━━━━━ Extrait choisi
Rached Ghannouchi : « La crise libyenne est une crise tunisienne »
Six ans après sa révolution, la Tunisie est à la fois fragilisée en interne par une transition démocratique inachevée, des troubles sociaux liés en grande partie à des difficultés économiques, et à l’extérieur, par la crise libyenne. Rached Ghannouchi évoque notamment pour Middle East Eye le travail accompli par son parti au sein du parlement tunisien, le retour des Tunisiens ayant rallié le groupe État islamique (EI), et une solution pour « éteindre l’incendie » libyen, priorité majeure en vue de la stabilité et du développement de son pays.
Middle East Eye : Lors du 10e congrès d’Ennahdha en mai dernier, vous avez poussé votre parti à prendre un tournant en abandonnant la dimension religieuse, quel bilan en faites-vous ?
━━━━━━━━━━
━━━━━ Segment de données
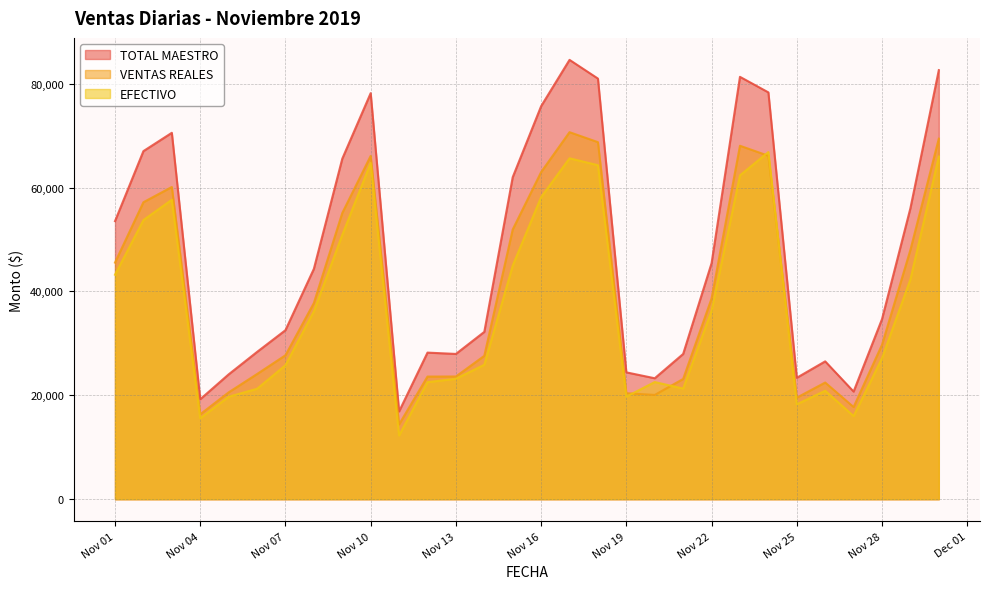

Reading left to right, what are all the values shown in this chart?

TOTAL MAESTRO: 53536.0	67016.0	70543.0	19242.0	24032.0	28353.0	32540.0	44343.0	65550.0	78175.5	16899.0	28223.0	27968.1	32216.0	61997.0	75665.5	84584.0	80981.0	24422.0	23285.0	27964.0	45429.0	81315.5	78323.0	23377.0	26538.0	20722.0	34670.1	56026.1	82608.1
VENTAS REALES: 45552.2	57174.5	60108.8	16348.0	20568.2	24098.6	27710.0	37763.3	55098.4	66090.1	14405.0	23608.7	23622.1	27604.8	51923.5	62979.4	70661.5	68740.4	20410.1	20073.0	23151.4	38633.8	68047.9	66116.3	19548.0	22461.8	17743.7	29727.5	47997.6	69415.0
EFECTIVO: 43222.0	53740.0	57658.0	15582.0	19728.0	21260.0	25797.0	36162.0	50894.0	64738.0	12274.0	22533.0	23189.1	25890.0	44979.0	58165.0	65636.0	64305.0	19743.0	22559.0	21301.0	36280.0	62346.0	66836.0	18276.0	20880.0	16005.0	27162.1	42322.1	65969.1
━━━━━━━━━━
> _Consigne A_
Traduisez en anglais cette phrase de l'extrait choisi : « Six ans après sa révolution, la Tunisie est à la fois fragilisée en interne par une transition démocratique inachevée, des troubles sociaux liés en grande partie à des difficultés économiques, et à l’extérieur, par la crise libyenne. »
> _Consigne B_
Recopiez à l'identique un passage de l'extrait choisi : commencez aux mots « Six ans après » et arrêtez-vous après « en faites-vous ? ».

> _Corrigé A_
Six years after its revolution, Tunisia is weakened both internally, by an unfinished democratic transition and social unrest linked largely to economic difficulties, and externally, by the Libyan crisis.

> _Corrigé B_
Six ans après sa révolution, la Tunisie est à la fois fragilisée en interne par une transition démocratique inachevée, des troubles sociaux liés en grande partie à des difficultés économiques, et à l’extérieur, par la crise libyenne. Rached Ghannouchi évoque notamment pour Middle East Eye le travail accompli par son parti au sein du parlement tunisien, le retour des Tunisiens ayant rallié le groupe État islamique (EI), et une solution pour « éteindre l’incendie » libyen, priorité majeure en vue de la stabilité et du développement de son pays.
Middle East Eye : Lors du 10e congrès d’Ennahdha en mai dernier, vous avez poussé votre parti à prendre un tournant en abandonnant la dimension religieuse, quel bilan en faites-vous ?